━━━ Supplied material ━━━
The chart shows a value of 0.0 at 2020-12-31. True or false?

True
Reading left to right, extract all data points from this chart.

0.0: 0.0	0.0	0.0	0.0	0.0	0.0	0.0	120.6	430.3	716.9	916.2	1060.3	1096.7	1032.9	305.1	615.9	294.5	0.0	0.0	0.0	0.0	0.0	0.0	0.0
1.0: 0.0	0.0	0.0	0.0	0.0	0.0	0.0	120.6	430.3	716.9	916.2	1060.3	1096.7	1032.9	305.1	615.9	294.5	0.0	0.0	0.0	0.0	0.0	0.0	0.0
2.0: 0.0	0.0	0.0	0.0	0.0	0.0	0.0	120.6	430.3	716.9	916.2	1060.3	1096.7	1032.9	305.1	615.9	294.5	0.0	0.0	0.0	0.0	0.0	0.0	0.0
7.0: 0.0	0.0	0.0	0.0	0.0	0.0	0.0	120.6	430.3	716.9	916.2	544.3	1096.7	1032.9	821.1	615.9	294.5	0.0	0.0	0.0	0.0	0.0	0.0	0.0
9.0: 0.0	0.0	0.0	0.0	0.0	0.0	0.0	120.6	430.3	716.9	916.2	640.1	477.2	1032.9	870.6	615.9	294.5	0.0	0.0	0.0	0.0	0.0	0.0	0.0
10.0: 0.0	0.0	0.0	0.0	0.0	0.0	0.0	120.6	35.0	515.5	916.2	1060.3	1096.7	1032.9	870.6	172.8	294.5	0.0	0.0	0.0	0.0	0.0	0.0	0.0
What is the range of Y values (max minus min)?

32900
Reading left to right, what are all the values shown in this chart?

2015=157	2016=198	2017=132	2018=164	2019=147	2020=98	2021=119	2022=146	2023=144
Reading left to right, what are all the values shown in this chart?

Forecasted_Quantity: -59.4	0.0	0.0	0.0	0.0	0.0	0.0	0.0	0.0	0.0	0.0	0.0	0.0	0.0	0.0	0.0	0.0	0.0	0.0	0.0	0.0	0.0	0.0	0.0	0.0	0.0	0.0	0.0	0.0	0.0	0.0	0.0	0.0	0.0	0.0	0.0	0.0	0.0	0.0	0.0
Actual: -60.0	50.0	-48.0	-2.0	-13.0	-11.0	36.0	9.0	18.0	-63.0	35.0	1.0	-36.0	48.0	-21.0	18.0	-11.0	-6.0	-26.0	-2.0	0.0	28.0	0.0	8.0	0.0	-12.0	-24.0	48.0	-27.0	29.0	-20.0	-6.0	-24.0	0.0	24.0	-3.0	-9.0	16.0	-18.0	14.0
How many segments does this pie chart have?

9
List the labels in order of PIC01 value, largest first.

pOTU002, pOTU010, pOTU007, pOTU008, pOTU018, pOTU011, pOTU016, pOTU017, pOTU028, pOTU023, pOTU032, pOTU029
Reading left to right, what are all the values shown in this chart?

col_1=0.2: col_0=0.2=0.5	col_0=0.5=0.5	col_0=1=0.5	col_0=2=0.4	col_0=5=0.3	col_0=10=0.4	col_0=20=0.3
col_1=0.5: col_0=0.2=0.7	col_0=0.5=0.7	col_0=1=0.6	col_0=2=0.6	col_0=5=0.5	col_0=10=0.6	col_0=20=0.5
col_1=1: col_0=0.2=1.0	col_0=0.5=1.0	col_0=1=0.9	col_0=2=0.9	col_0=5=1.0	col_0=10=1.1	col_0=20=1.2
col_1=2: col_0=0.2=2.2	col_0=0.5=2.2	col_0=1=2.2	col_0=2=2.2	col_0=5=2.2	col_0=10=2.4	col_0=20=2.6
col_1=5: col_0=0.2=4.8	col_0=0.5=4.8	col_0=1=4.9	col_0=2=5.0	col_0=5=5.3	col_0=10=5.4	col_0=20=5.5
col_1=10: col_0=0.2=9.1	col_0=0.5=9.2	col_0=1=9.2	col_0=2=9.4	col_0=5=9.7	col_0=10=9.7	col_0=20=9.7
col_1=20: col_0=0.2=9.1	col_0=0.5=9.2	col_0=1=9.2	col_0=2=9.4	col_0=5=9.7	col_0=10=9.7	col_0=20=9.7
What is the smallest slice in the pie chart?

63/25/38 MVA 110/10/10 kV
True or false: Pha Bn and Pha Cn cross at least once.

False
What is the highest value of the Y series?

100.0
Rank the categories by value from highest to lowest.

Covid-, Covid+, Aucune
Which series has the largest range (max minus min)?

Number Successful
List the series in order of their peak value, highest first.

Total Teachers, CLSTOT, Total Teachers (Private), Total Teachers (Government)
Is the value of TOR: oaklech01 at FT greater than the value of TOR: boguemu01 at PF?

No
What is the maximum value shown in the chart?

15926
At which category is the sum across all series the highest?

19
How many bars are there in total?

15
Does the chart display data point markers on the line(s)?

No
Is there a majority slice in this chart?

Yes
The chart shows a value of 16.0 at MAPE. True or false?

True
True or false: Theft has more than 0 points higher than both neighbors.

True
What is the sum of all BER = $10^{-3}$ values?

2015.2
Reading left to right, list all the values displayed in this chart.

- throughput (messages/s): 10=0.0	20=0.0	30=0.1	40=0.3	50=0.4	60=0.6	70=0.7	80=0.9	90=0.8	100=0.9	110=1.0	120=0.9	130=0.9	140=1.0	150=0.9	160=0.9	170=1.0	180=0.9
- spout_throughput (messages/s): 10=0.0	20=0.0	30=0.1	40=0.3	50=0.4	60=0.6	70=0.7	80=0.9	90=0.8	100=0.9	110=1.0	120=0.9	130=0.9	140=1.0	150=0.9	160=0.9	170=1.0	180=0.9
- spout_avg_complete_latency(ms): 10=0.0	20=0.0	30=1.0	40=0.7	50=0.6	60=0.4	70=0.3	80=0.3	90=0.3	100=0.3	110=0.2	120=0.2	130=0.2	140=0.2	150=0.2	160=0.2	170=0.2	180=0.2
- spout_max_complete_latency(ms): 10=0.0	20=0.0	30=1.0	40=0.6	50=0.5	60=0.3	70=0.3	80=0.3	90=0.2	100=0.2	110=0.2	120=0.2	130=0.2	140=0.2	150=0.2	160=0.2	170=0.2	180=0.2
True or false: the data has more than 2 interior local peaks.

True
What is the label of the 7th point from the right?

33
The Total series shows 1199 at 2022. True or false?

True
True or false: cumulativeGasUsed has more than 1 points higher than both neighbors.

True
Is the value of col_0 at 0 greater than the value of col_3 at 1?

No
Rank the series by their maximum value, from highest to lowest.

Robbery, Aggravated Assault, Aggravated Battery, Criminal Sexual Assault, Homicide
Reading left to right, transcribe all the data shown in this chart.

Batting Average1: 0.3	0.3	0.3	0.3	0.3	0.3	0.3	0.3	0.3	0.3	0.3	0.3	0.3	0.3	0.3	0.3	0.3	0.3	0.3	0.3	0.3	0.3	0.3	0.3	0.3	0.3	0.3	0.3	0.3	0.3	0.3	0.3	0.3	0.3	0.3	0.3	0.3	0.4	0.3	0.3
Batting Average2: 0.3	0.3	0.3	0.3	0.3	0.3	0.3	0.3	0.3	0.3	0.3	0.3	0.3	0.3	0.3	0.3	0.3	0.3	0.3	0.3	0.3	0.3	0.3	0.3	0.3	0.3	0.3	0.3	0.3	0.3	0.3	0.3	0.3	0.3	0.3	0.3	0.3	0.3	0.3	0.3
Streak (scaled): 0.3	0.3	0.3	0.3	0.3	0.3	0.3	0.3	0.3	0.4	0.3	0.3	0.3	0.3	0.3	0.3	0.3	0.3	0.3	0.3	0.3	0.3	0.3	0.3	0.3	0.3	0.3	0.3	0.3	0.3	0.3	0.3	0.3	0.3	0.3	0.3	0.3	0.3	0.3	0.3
━━━
Rewrite the material starting at the beginning and ending at the line containing "Reading left to right, extract", changing "chart" to "graph" and leaving everything else as it is.

The graph shows a value of 0.0 at 2020-12-31. True or false?

True
Reading left to right, extract all data points from this graph.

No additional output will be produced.